[[ Provided passage open ]]
Tim Koch on a unique Day of Remembrance.

Today is Anzac Day, a national day of remembrance in Australia and New Zealand that nowadays broadly commemorates the members of the armed forces of those two countries who have died on active service and, in the words of the New Zealand Ministry for Culture and Heritage, ‘the contribution and suffering of all those who have served’.

Anzac Day is one of the most important national occasions for both Australia and New Zealand, a unique example of two countries making reference to another in the name of their remembrance day.

The acronym ANZAC stands for Australian and New Zealand Army Corps. In 1915, Australian and New Zealand soldiers formed part of an Allied force that was to attempt to capture the Gallipoli Peninsula and open the way to the Black Sea for the Allied navies. The ANZAC force landed at Gallipoli on 25 April but immediately met fierce resistance from the Turks. A typical First World War stalemate ensued, and the campaign dragged on for eight months. By the end of 1915, the Allied forces were evacuated after both sides had suffered heavy casualties and endured great hardships. The Allied deaths totalled over 56,000, including nearly 9,000 Australians and nearly 3,000 New Zealanders.

Anzacs: ‘Mateship’ above all. Photo: Kerry Stokes Collection.

Though the Gallipoli Campaign was a failure, it made a profound impact on Australians and New Zealanders at home and it led to the birth of the so-called ‘Anzac Legend’ or ‘Anzac Spirit’. This suggests that Australians and New Zealanders, both soldiers and civilians, possess a ‘national character’ that includes the qualities of endurance, courage, good humour, ‘mateship’, irreverence in the face of authority, egalitarianism and a rejection of British class differences.

When the war had broken out in 1914, Australia had enjoyed the semi-independent status of a dominion of the British Empire for only 13 years, and New Zealand for only seven. Gallipoli is commonly described as the moment of birth of the nationhood both of Australia and of New Zealand, securing ‘psychological independence’ for the two nations. In 1915, the Australian poet, Banjo Paterson, wrote a poem, “We’re all Australians Now”, including the verse:

The mettle that a race can show
Is proved with shot and steel,
And now we know what nations know
And feel what nations feel.

One of the forgotten ‘Black Diggers’. Private Miller Mack from South Australia, one of the many Indigenous Australians that served in France in the First World War. Photo: The Australian War Memorial.

All this is not without its critics. For example, in 2008, former Australian Prime Minister, Paul Keating, said that it is ‘utter and complete nonsense’ to suggest that the nation was ‘born again or even redeemed [at Gallipoli]’. Some suggest that some modern commemorations of Anzac Day, particularly by the young, are crass, while others feel that New Zealand’s contribution is sometimes marginalised. Ultimately, however, even if the ‘Anzac Legend’ is, as some suggest, the ‘Anzac Myth’, it is still a vitally important element in the history of two great countries.
[[ Provided passage closed ]]
Please state, from the Anzac Day text, the date on which the ANZAC force landed at Gallipoli.
[[ Excerpted records open ]]
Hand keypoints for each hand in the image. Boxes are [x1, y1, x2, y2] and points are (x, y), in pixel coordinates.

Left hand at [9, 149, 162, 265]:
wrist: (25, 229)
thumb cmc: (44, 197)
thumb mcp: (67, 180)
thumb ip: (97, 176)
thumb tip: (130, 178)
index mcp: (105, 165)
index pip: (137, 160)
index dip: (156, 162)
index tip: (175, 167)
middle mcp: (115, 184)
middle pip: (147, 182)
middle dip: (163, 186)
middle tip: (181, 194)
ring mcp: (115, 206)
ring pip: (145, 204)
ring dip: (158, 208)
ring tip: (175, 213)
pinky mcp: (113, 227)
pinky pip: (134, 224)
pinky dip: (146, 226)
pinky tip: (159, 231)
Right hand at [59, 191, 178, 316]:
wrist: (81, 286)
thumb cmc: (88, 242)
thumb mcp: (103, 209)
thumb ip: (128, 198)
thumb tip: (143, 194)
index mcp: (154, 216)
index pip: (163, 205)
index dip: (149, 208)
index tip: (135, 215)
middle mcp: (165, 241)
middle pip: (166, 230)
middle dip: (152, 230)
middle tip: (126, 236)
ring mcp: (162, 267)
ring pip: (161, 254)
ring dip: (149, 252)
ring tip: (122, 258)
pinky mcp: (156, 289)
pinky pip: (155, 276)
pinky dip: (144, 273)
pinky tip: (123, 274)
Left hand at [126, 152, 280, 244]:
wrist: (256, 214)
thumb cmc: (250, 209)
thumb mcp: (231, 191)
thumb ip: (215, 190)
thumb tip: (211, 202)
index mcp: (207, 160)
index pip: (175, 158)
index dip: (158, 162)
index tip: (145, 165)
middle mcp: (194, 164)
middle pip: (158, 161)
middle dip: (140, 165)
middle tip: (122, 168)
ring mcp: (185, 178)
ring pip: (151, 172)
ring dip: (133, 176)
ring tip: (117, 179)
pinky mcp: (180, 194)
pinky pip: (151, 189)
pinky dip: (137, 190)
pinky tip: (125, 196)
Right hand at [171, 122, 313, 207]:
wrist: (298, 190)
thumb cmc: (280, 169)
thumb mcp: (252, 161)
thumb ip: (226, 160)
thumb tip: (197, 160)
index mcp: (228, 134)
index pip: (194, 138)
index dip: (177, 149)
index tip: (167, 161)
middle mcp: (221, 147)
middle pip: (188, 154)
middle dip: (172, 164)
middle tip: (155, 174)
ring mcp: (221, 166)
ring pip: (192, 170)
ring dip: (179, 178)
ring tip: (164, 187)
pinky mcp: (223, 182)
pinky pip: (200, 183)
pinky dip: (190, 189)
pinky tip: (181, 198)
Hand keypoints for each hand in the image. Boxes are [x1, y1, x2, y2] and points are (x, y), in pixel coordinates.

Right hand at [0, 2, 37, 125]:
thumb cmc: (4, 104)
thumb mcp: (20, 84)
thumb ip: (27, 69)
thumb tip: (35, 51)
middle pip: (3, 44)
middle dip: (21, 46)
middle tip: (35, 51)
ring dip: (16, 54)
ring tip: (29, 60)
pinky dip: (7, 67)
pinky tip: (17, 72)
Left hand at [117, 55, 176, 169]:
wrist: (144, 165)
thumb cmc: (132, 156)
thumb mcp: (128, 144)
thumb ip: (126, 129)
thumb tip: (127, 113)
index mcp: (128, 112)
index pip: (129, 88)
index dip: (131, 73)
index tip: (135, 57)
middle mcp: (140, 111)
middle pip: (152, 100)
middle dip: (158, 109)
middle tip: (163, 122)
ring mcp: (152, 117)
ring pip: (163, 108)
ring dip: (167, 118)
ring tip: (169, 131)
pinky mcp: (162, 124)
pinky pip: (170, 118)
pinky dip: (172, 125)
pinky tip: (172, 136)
[[ Excerpted records closed ]]
[[ Excerpted records open ]]
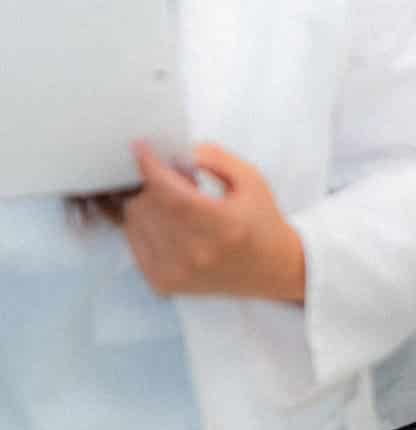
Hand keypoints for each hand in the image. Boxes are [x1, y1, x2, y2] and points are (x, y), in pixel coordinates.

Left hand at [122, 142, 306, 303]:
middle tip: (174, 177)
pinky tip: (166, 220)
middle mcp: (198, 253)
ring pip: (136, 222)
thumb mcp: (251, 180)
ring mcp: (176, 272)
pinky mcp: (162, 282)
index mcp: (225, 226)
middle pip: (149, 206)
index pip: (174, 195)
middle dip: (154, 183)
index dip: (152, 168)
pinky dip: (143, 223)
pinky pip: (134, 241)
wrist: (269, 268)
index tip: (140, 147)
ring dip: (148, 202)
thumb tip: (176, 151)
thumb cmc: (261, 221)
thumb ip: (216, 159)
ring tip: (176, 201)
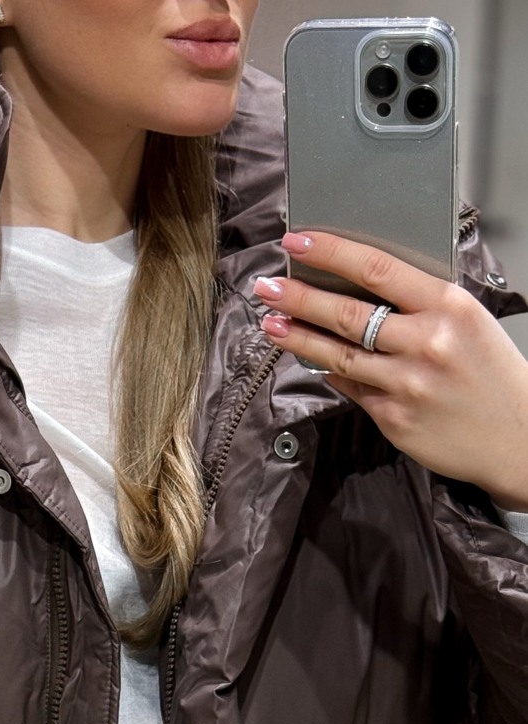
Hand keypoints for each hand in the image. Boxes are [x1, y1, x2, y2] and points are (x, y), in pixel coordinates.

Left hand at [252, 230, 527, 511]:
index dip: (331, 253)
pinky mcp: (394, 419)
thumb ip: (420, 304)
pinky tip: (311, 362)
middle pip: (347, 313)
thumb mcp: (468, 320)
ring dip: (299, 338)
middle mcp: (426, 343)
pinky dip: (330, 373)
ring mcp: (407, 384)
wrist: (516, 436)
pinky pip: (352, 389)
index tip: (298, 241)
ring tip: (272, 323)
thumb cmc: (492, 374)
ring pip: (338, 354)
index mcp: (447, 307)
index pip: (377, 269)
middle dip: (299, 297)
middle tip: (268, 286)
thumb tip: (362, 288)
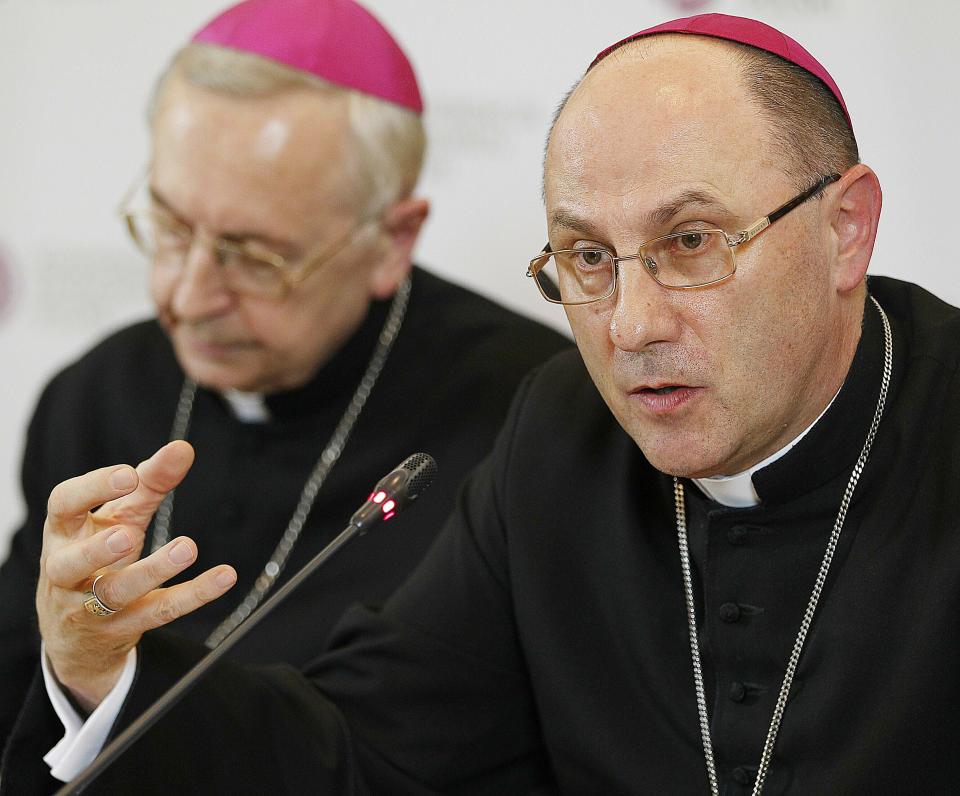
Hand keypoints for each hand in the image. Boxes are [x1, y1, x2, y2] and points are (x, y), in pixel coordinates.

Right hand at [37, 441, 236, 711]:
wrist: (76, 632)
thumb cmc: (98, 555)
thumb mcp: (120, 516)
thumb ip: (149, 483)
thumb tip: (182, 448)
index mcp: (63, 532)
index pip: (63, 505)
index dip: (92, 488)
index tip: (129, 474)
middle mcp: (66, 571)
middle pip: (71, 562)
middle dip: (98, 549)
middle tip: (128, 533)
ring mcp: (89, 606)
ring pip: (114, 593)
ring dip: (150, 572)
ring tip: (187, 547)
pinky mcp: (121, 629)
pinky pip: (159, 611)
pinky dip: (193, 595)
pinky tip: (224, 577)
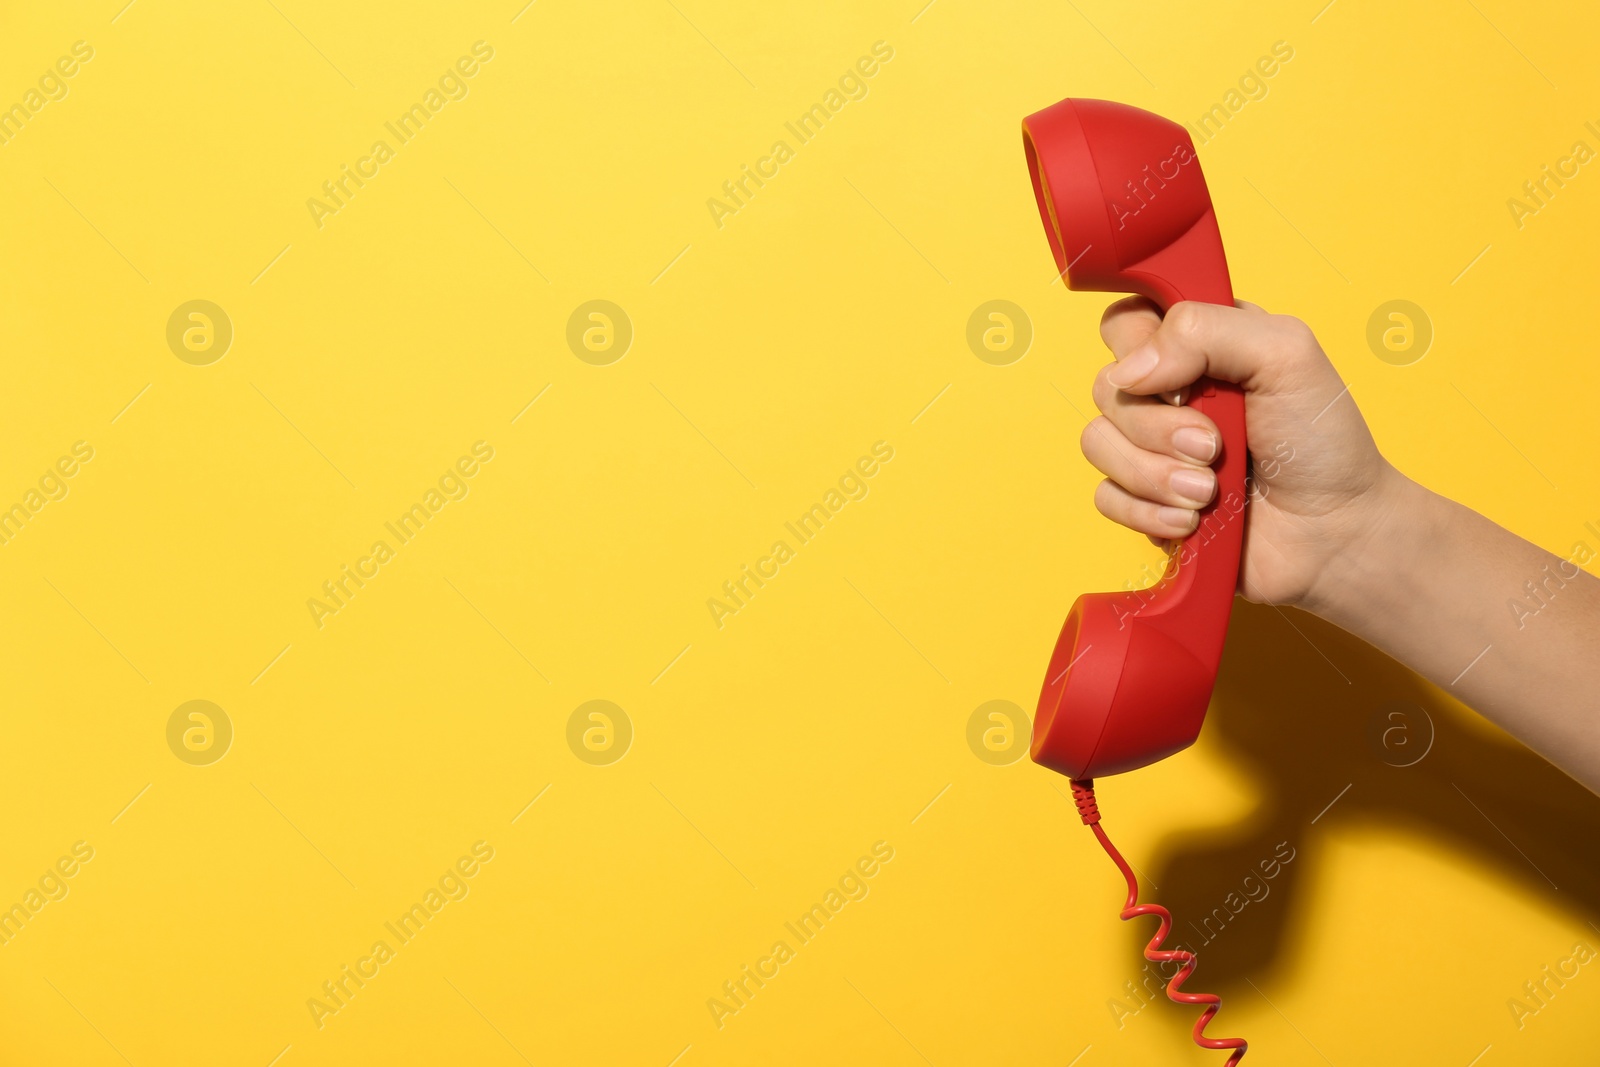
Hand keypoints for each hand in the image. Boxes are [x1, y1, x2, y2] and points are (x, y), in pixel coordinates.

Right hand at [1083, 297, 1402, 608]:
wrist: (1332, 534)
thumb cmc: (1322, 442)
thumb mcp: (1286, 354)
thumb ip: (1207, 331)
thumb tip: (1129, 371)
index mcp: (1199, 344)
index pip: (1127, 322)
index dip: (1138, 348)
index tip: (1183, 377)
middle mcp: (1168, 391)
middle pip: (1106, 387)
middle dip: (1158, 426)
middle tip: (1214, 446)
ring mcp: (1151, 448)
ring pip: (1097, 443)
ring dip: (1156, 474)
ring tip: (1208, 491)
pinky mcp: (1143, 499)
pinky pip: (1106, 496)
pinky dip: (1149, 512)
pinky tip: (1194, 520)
[[ Excerpted records closed ]]
Reply
25 April 1915